Security risks and mitigation when using builtin templates "|safe" properly

In another forum thread, Ken made a side note:

This is curious and I have some questions but since it is kind of a unique issue, I decided to start a new thread. So here it is.

For slightly additional context, here is the template I am currently working with:

{% extends 'base.html' %}
{% block content %}
   {% if contents %}
      {{ contents.body|safe }}
   {% endif %}
{% endblock %}

But the specific line in question Ken already identified which is the one that reads: {{ contents.body|safe }}

The Django docs explain built-in filters available for writing templates. Here is the marker for the safe filter in the docs. It’s used to enable website users to add body text content with HTML markup.

In the use case for my CMS website, the only users with the permission to add content to that body attribute (TextField) are about 6 hand-picked people I know and see in real life on a regular basis who I will personally authorize. I will be the only staff admin and will grant them selective group permissions to post body hypertext with the aid of a WYSIWYG editor. So not only do I “trust” them (not random visitors creating accounts) and can verify their identity in real life, they are additionally non-technical. By “non-technical”, I mean they would be incapable of performing an SQL injection or exploiting any similar attack vector by inserting malicious code.

So as far as I am concerned (and I could be wrong - - I would be happy to have someone correct me) with the specs outlined above, the so-called aircraft carrier threat isn’t an issue.

I can see and understand how and why using Django to write a message board web app (for the sake of comparison) which enables any public web visitor to create an account and begin posting content - - in this context, using the |safe filter would be extremely foolish because it would enable all kinds of potential drastic malicious activity.

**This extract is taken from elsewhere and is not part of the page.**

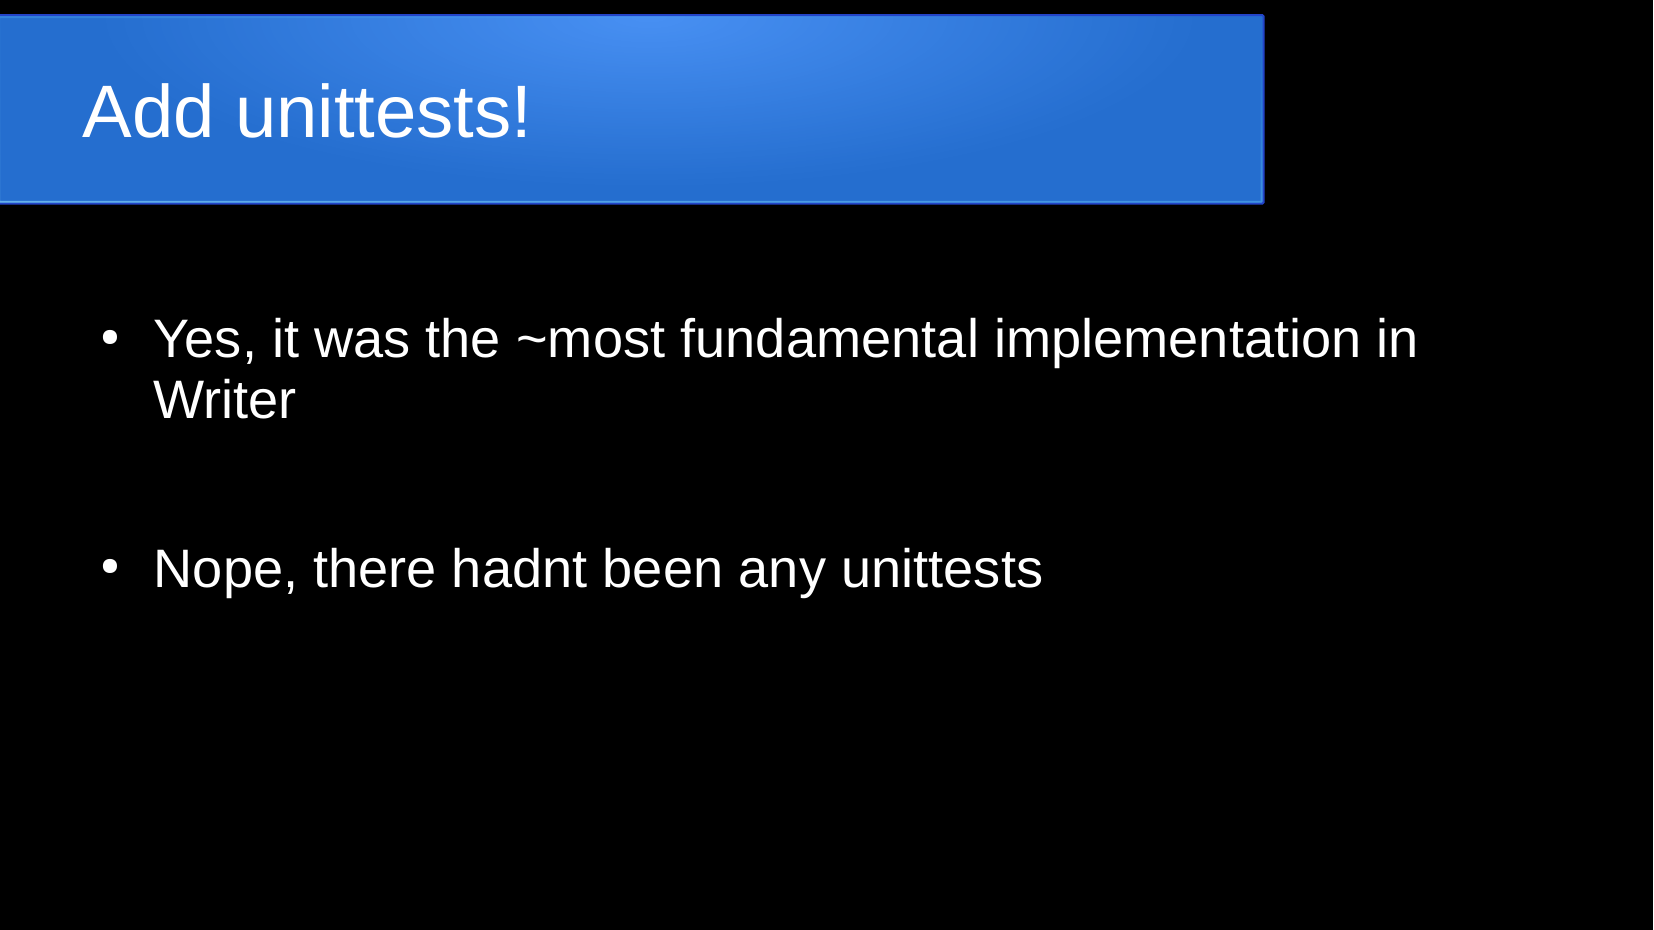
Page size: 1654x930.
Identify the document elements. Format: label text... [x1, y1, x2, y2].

That’s a fair assessment, agreed?

But that scenario / configuration isn’t present with my site because my users who have write permission for posting content - - not only do I trust the small number of them - - they also aren’t sophisticated enough to exploit any such security vulnerability.

So far I have addressed the security aspect and I welcome any feedback if someone wants to jump in to correct me.

The other good point Ken made was that mismatched HTML tags could disrupt the intended appearance when Django serves a template in a web browser. I can see that happening. What is the best way to mitigate this issue while still allowing authorized content writers to style their text using a WYSIWYG tool like CKEditor?

Note, this:

is a security issue. (The formal definition of “informations security” goes beyond the common usage of referring to “security” in terms of preventing the leak of information. The confidentiality and privacy of data is only one aspect of security.)

When I refer to something being a security issue, I’m also addressing the need to protect the availability and integrity of a resource.

I also contend that this:

may reduce the chance of malicious activity, but does not prevent it. Nor does it prevent problems being created by one of those “non-technical” users who have copy/pasted some text or examples from another site - or something given to them from someone else.

It also doesn’t prevent a third-party who manages to acquire those credentials from accessing the site and causing problems due to a credentials leak.

(It’s generally accepted that at least half of all “attacks” involve internal personnel either directly or indirectly.)

Now, whether your site ends up being an attractive target is an entirely different issue. I’ve got a site that I run that has a couple of similar issues - but I acknowledge and accept those risks.

Notice there’s a difference of perspective here. I’m not denying that the problems exist - I freely acknowledge that someone getting staff credentials to that site can easily destroy it. But I can also recover that site in less than a day and the 8 - 10 people using it wouldn’t care. And since this site doesn’t have a profile high enough where people not knowing it exists would come looking for it, a few simple steps keep it secure enough for me.

“Best” is relative - everything’s a trade off. You could try to implement some type of html filtering, where only certain tags are permitted and the html is structurally validated before being accepted. But I know in general those types of mechanisms usually have flaws.

If I had a site where this were an issue to concern me, I’d be looking to implement something like a Markdown editor. Look at this forum as an example. I’m editing in a panel on the left and seeing the to-be-displayed version on the right.

The bottom line here is that “security” is not a binary evaluation. Something isn’t “secure” or “not secure”. One option may be more- or less- secure than a different option, but both those options might be “secure enough” for your needs. (Or neither may be “secure enough”.)

In any case, these types of decisions should be made in the context of how much risk are you willing to accept. You want to look at the worst-case scenario, and what the effect on you is going to be if it happens. (Financially and otherwise) You then want to evaluate the likelihood of that happening.

If you decide the risk is acceptable, that’s fine. That’s a valid decision to make. But you want to make those types of decisions from a position of knowledge, not from the lack thereof.